W audycji Filter’d każdego razu dajesz ludziom sporą dawkę dobrej muzyki. Czy w erze digitalizacji i tysięcy nowych wydawnictw każdego dnia, wyszukiwanie dobrych kawałków jest dla ciebie problemem?

Z pewnością jest. Muszę przyznać się, że czasem dostaję na głowę, gdy szukam nowych, dobrych utworów na audycję. Jest mnóstwo dobrych producentów, ale trudno znaleźć nieustannie wysoką jakość w oceanie przeciętnych wydawnictw. Nie będę brzmiał arogancko czy snobistycznie, ale wiele nowo wydawanych produkcji, które słyszę, nigdy nie zostało by wypuszczonych kilka lat temu. Kilka marek odpadło od tego trendu – są labele i dystrybutorzy, którzy początkującym mówią tylko: „nie, proszę, poprawcie swoje brzmienie i wróćcie.” Brak mi tego!

Jakiego rodzaju muzyki słuchasz poza elektroniczną? Jakieś inspiracje z innych gatunków?

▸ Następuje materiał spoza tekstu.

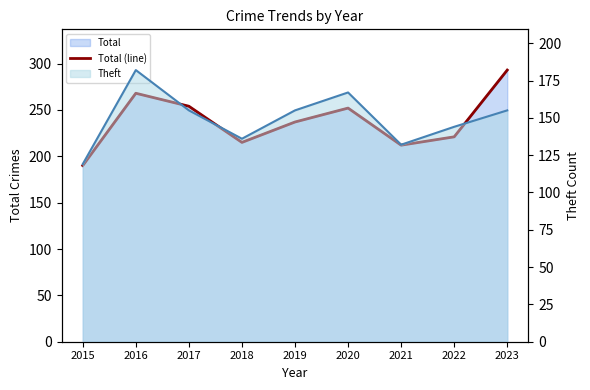

At which label does the data first exceed 237?

2016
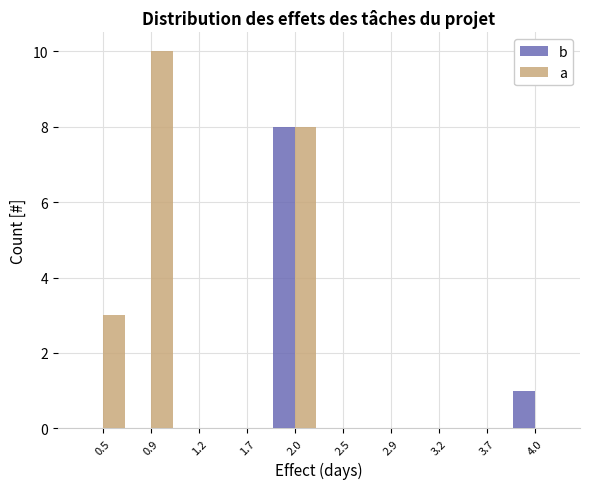

Reading right to left, extract all data points from this chart.

b: 4.0=1	3.7=0	3.2=0	2.9=0	2.5=0	2.0=8	1.7=0	1.2=0	0.9=0	0.5=0
a: 4.0=0	3.7=0	3.2=0	2.9=0	2.5=0	2.0=8	1.7=0	1.2=0	0.9=10	0.5=3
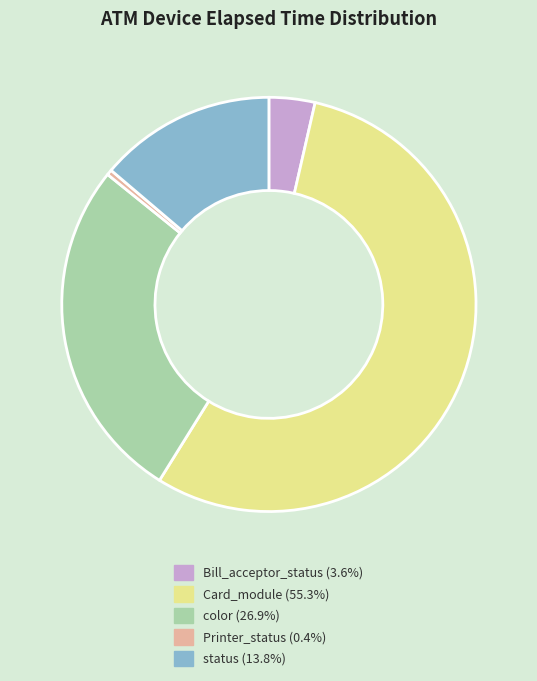

Rank the categories by value from highest to lowest.

Card_module, color, status, Bill_acceptor_status, Printer_status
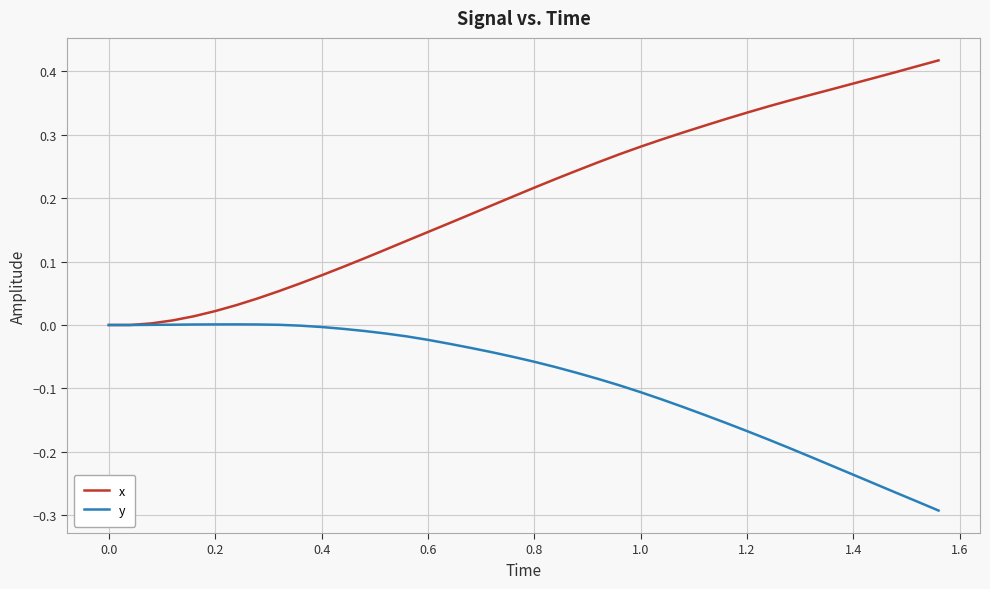

Rank the series by their maximum value, from lowest to highest.

y, x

Hmmm, gdy byłem małym chłopcem, kochałem heavy metal i rocka, ale gdy wkroczyłem w acid, nigdy tak naprawdę nie zmieniłem priorytetów. Uwielbiam wszystkie rodzaje muzyki elektronicznej. Większość wpływów pochodzi stąd. Lubię również muzykę filmową.

W 2010 grałeś na Global Gathering Polska. O ile dobrze pamiętam był to Twój pierwszy występ w Polsce. Jak wspominasz tą imprezę? Jak oceniasz polską publikę? Jak oceniasz organizację?

Jak dobrze pamiętam, nie miałem okazji podziękować za organizację – była idealna! Ogólnie na imprezie nie było zbyt wielkiego tłumu, jednak namiot Q-Dance był jednym z najbardziej obleganych. Ludzie których spotkałem byli absolutnie entuzjastyczni i kochali zabawę. Naprawdę świetnie spędziłem czas na tej imprezie. Jedynym minusem były komary, które mnie całego pogryzły. Haha zło!

Kilka słów do czytelników FTB?

Mam nadzieję, że będę mógł wrócić do Polski bardzo szybko, by zagrać tam dla fantastycznych, pełnych entuzjazmu ludzi i oczywiście mam nadzieję, że podobał się Wam wywiad ze mną. Jeśli tak, sprawdźcie proszę moje nowe wydawnictwo, „Bassturbation”, zwłaszcza oficjalny wideoklip albo dołączcie do mojego Facebooka.